MZ: The DP is my wife, Camilia Hjelm, and she is an extraordinary woman. When you are husband and wife, you know each other so well that there are things we don’t have to talk about, but we knew that we needed to create a 15th character out of the beach, so to speak. We wanted to create something like a theater stage out of that beach so when you, as the audience, come down to it, you feel a part of it. It had to be intense when you get down there. We have no record of the weather back then, if it was good weather or the sun was shining. We wanted the film to be beautifully shot and for danger to be lying underneath, because it was humans who ruined nature. Nature itself is beautiful. It’s us, humans, who ruin it. I also think it would have been unbearable to watch if it had been raining for 90 minutes and also having them digging up mines. We are both in love with faces and light. We just shot a new film, and we find the ways you can use natural light very interestingly.

MM: One of the most fascinating aspects about Land of Mine is that you do so much with so few elements. It seems that, as is often the case, less is more. Without the grand battle sequences we see in war film, the film really becomes about the characters’ experiences.

MZ: I think filmmakers, including myself, should remember that it’s the small things and the simplicity of things that actually make a story bigger. I didn’t try to make a global story; I just tried to make a local story, and the more local it became the more interesting it became for the world to watch it. I didn’t watch war movies at all to prepare for this, but I watched Lawrence of Arabia because I wanted to see how they actually used close-ups in a setting where you only have the sand and the sky. You need to think about framing. “Where is the face? Where are the lines in the shot?” There are no buildings. There are only the dunes and the light.
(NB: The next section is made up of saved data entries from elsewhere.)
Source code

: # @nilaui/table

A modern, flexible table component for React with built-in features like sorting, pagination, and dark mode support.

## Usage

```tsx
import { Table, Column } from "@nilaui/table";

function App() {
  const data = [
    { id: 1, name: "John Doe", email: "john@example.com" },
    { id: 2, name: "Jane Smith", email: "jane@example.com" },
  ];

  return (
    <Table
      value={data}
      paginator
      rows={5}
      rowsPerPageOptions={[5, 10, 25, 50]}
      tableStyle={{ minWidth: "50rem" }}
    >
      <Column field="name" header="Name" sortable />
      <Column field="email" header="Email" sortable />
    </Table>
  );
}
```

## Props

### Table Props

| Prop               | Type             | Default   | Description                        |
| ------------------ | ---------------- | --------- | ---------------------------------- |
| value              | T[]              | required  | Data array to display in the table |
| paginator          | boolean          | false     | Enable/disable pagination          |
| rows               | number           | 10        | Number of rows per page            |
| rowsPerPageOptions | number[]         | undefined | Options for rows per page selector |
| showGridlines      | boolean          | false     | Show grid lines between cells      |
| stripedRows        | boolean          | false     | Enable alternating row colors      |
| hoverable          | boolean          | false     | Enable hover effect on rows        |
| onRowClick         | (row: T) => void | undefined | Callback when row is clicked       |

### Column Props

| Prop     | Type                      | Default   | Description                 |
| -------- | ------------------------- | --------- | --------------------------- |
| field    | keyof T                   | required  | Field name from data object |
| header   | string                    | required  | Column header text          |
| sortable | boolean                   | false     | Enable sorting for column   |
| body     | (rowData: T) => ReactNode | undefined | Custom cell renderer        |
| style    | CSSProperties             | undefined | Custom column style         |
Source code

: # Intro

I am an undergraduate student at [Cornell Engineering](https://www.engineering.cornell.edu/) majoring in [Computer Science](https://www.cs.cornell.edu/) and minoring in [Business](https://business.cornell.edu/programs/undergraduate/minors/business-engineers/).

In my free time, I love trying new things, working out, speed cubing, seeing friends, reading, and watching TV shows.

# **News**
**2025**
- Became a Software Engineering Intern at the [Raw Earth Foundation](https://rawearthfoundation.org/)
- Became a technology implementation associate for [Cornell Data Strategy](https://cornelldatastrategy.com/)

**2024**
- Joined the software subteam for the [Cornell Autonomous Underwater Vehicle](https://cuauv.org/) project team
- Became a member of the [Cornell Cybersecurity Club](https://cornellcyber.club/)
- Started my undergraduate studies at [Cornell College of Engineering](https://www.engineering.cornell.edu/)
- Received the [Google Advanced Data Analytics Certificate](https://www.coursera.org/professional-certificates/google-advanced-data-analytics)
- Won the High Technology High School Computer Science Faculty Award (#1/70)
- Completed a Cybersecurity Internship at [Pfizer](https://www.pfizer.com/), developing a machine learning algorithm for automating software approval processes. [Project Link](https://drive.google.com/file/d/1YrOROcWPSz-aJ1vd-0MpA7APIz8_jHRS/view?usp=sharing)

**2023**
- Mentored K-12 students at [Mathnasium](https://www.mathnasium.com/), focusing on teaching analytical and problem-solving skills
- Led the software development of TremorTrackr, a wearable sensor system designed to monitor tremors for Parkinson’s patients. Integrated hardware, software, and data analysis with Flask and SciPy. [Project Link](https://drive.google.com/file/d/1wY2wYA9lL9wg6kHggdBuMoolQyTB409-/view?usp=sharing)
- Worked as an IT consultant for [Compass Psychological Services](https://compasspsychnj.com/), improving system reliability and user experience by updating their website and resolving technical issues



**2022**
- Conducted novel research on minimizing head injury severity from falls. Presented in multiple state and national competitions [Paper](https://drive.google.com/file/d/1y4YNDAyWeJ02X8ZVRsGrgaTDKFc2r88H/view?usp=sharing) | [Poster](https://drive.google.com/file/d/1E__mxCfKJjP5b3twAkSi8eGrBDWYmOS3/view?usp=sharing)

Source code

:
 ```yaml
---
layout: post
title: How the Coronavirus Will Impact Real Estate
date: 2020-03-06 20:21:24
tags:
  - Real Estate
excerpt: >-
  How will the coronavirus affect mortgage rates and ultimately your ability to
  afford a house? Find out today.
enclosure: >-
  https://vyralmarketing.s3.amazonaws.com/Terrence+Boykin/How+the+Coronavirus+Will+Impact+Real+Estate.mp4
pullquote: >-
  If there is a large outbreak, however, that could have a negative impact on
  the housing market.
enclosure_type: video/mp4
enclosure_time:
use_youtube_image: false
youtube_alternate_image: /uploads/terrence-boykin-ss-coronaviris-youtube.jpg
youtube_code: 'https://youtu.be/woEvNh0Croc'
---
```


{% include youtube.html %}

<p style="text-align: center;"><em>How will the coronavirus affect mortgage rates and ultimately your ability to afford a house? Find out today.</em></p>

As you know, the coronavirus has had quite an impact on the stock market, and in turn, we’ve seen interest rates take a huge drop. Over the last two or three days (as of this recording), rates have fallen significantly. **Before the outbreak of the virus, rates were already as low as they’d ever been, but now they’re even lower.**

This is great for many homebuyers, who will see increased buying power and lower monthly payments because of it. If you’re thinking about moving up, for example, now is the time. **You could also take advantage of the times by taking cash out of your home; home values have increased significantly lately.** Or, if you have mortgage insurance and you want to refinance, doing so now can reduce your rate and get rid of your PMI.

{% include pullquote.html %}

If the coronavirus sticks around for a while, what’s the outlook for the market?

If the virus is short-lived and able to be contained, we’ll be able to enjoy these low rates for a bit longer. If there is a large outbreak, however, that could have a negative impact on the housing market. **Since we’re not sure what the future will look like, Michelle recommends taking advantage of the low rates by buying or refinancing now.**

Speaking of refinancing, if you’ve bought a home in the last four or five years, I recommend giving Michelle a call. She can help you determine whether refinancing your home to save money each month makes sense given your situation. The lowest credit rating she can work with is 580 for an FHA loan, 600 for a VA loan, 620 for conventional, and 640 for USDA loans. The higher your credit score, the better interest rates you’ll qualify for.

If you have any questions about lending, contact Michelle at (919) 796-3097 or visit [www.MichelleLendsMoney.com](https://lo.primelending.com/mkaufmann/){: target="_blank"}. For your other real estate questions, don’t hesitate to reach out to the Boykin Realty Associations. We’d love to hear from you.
MM: Are there any specific films about war that you referred to when developing this film? What was it about them that influenced you?

MZ: My favorite war films could be Apocalypse Now or The Deer Hunter, but they are not really about war. It’s most interesting when it’s about the humans in the war. Land of Mine is about the dilemma a man is caught in, and I also tried to put in a father-figure story. These boys have been cheated by their own fathers. They have been brainwashed. Germany is called the “Fatherland,” and this father or country abandoned them, killed himself, and let the boys on their own. Now they are stuck there with all the guilt and shame, and nobody to take care of them. Then there is this brutal guy, the sergeant, and all these boys need is a new father and new guidelines. That’s more interesting than war itself. MM

Land of Mine opened in theaters February 10, 2017, courtesy of Sony Pictures Classics.